What does hedge mean? ›

1. : to enclose or protect with or as if with a dense row of shrubs or low trees : to enclose or protect with or as if with a hedge (see hedge entry 1 sense 1a) : encircle. homes hedged with boxwoods. 2. : to confine so as to prevent freedom of movement or action : to obstruct with or as if with a barrier : hinder.

What does a hedge fund person do? ›

A hedge fund manager is responsible for overseeing investment accounts, typically at a hedge fund. They help investors manage investments, tracking liquidity and giving advice about fees. In addition to direct associations with a hedge fund, fund manager jobs are found in environments including: Asset management firms.

What is an example of hedging? ›

For example, if you buy homeowner's insurance, you are hedging yourself against fires, break-ins, or other unforeseen disasters. Portfolio managers, individual investors, and corporations use hedging techniques to reduce their exposure to various risks.
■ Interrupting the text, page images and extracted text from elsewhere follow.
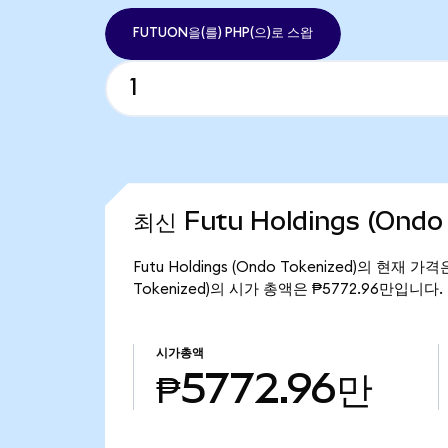
FUTUON을(를) PHP(으)로 스왑
최신 Futu Holdings (Ondo
Futu Holdings (Ondo Tokenized)의 현재 
Tokenized)의 시가 총액은 ₱5772.96만입니다.
시가총액
₱5772.96만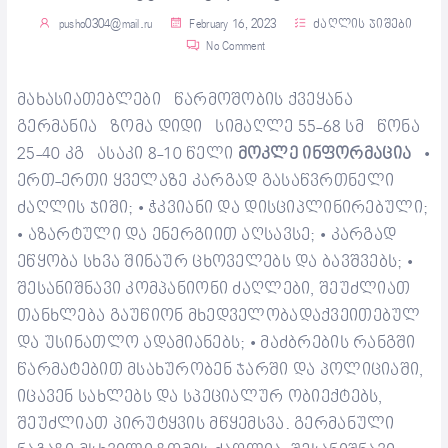
pusho0304@mail.ru
February 16, 2023
ძაღლის ჯიშები
No Comment
მახასიათებლები
წ
არმოშობის ქვეყანა
გერმანია
ზომა
დიდი
სიმაღლე
55-68 სმ
წონა
25-40 კგ
ასაკი
8-10 წელი
მოკლე ინფორმაცია
•
ერთ-ერთი ყველაზე
კარგად გასაწვრთნელი
ძაღლის ჯიში;
ჭკვიანი და
დისციპლინირებული
;
•
აზარტულ
ი და ენერგიით
აღ
სავსე;
კარგად
•
•
ეწყობა
სხვა შინაურ ცხოველებ
ს
და ბავშვე
ბს
;
•
შესანიშნავი კომპანიონი ძაღლები, შეუძლიათ
თანხლება გაუწიონ
მხედველობ
ა
დაქვეითებულ
და უსინათლო ადამიანებს;
მაძბრების რანგში
•
წარმატებით
მსახურობენ
ჯარ
ში
და პოლიცია
ში
,
იცავენ სახლებს და სპეციალურ ობიექტებს,
შეუძლიათ პირუტყვის
მწყემსვა
.
გერმანული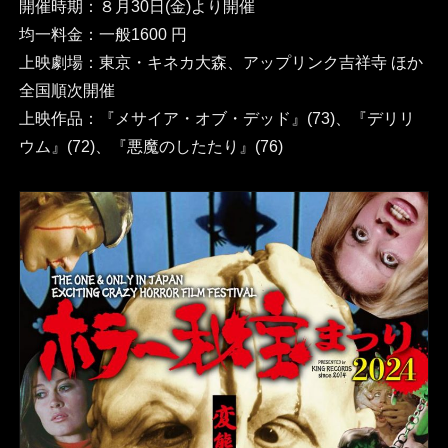
開催時期：８月30日(金)より開催
均一料金：一般1600 円
上映劇場：東京・キネカ大森、アップリンク吉祥寺 ほか
全国順次開催
上映作品：『メサイア・オブ・デッド』(73)、『デリリ
ウム』(72)、『悪魔のしたたり』(76)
What is a hedge fund explained simply? ›

Hedge funds are financial partnerships that employ various strategies in an effort to maximize returns for their investors. Unlike mutual funds managers, hedge fund managers have free reign to invest in non-traditional assets and employ risky strategies. The U.S. is home to about 67% of the world's hedge funds.

Are hedge funds legal? ›

Are Hedge Funds Legal? Yes, they are legal. That is, if they are doing the right thing. The usual problems that present are insider trading and market manipulation.

How many hedge fund billionaires are there? ›

In total, Forbes counts 47 hedge fund billionaires who have a combined net worth of $312 billion, up slightly from the same number in 2022 who were worth $310 billion.

How does a hedge fund short work? ›

To short a stock, a hedge fund will borrow shares of the stock in question (usually from their prime broker) and sell them to other investors who are willing to pay the market price. Then, as the stock price falls, the hedge fund will buy the same shares at a lower cost and pocket the difference.

Which statement best describes a hedge fund? ›

Hedge funds are secondary market sources of raising capital for startup companies. Hedge funds are highly. financial strategies similar to mutual funds. Hedge funds are secondary market sources of raising capital for startup companies.

Why would anyone use a hedge fund? ›

Hedge funds were developed, in part, to help investors manage investment risk. Their market-neutral, or balanced, approach to investing helps seek out positive returns by investing in varied instruments over long- and short-term periods.

What are the benefits of owning a hedge fund? ›

Funds of hedge funds offer a broader group of investors the opportunity to access the potential benefits of hedge funds, including:
  • Uncorrelated returns.
  • Protection of capital in volatile markets – avoiding losses.
  • Reduced portfolio volatility.
  • Increased consistency of positive returns.